ようやく眉毛がピクリと動き、かすかに顔を歪めたデンちゃん。ほんの数分で、ここまで熟睡できるだなんて羨ましい限り。


「電話。携帯さっきから鳴ってるから」


一度動きを止めた携帯だったけれど、またそのあとすぐブーブーと震えている。


「これ2回目だし」

「………誰だよー」

「私に聞いたって知らないよ」


携帯はデンちゃんのほうが近い距離にあったけれど、私も手を伸ばせば届くところにある。
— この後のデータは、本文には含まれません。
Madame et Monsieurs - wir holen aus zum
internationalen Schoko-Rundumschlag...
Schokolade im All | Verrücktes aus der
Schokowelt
デンちゃんの身体を跨ぐように腕を伸ばしそれを手に取った。


「はい」


そしてデンちゃんの顔の近くへ持っていく。
だけど、まだ目を瞑ったままのデンちゃん。


「早く出なよ。私が出ちゃうよ?」

「んー、いいよォ。ショコちゃん出てー」

「はあ?」


そんなことを私がする筈ないと思って言っているのだろうか。それとも本気?

ここで私は初めて携帯へ目を落とし、ディスプレイに表示されている名前を確認。


"山下瑠美"
ヤマシタ ルミ


そこに表示されていたのは、なんとも几帳面にフルネーム。